O Festival do Rio decorre até 19 de dezembro.

Inaugurado no fim dos anos 1990 com Ghost Dog de Jim Jarmusch e uma retrospetiva de John Cassavetes, o Festival do Rio virou uma referência, no Brasil e no mundo, de excelência no garimpo de pepitas cinéfilas de ouro: filmes de culto da Europa, da Ásia e de África só tiveram espaço nos ecrãs da América Latina à conta do evento. Nos últimos anos, por conta da mudança de governo, da entrada de Marcelo Crivella na Prefeitura do Rio de Janeiro e crises na economia da cidade, a maratona cinematográfica ficou ameaçada e sofreu diversas reduções no volume de filmes, além de mudanças na data.

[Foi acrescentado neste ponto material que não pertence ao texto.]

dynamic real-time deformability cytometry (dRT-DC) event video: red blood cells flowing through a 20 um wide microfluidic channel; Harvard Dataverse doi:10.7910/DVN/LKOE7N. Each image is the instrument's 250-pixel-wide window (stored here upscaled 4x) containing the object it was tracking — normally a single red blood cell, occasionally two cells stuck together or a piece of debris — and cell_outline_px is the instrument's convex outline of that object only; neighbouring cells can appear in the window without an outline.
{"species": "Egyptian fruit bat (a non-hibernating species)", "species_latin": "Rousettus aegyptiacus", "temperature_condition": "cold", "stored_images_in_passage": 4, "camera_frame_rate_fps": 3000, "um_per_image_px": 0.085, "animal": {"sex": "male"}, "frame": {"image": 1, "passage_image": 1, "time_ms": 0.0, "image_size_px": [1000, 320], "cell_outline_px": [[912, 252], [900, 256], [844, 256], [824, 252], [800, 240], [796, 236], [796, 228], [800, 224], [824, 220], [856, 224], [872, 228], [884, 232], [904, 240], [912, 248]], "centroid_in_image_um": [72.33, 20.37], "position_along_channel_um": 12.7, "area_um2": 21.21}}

Este ano, a situação foi a mais grave: só mesmo na base do financiamento coletivo (crowdfunding), o Festival conseguiu sair do papel. A abertura será esta segunda-feira, com Little Women, de Greta Gerwig, candidata nata ao Oscar 2020. Até dia 19, uma série de produções internacionais hão de desfilar por uma série de salas de exibição cariocas. Em paralelo, será realizada a Première Brasil, seleção competitiva de longas-metragens nacionais, com disputas de curtas e longas, divididas num cardápio de documentários e um menu de ficções. Vejam a seguir as produções mais esperadas do Festival, que realiza, nos seus momentos finais, uma celebração da franquia Star Wars, a fim de demarcar a estreia mundial do novo filme de J. J. Abrams.

Vitalina Varela, de Pedro Costa: Nos últimos 20 anos, nenhum filme do mítico realizador português teve espaço no circuito exibidor comercial brasileiro. O seu trabalho mais recente foi laureado com o Leopardo de Ouro em Locarno, de onde saiu ainda com o prémio de melhor atriz, dona Vitalina. Nele, acompanhamos a saga de uma cabo-verdiana que, aos 55 anos, ensaia mudar sua vida.

Canción sin nombre, de Melina León: Achado da Quinzena dos Realizadores, este drama é o melhor filme do Peru desde A Teta Assustada (2009). Baseado em factos reais, esta trama em P&B aborda a luta de uma jovem peruana dos anos 1980 para reaver sua bebé recém-nascida com a ajuda de um jornalista.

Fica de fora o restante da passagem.